## WRITTEN TASK
Starting from the line in which "Skies Over Russia" appears, output every line down to the last line of the data below, exactly and without anything more.

━━ STORED DATA ━━

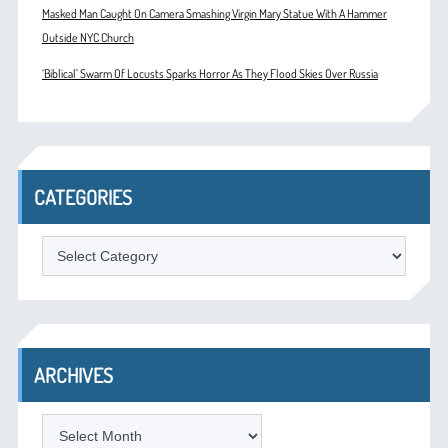
Masked Man Caught On Camera Smashing Virgin Mary Statue With A Hammer
Outside NYC Church
‘Biblical’ Swarm Of Locusts Sparks Horror As They Flood Skies Over Russia
CATEGORIES
Categories
ARCHIVES
Archives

━━━

## YOUR RESPONSE
‘Biblical’ Swarm Of Locusts Sparks Horror As They Flood Skies Over Russia
CATEGORIES
Categories
ARCHIVES
Archives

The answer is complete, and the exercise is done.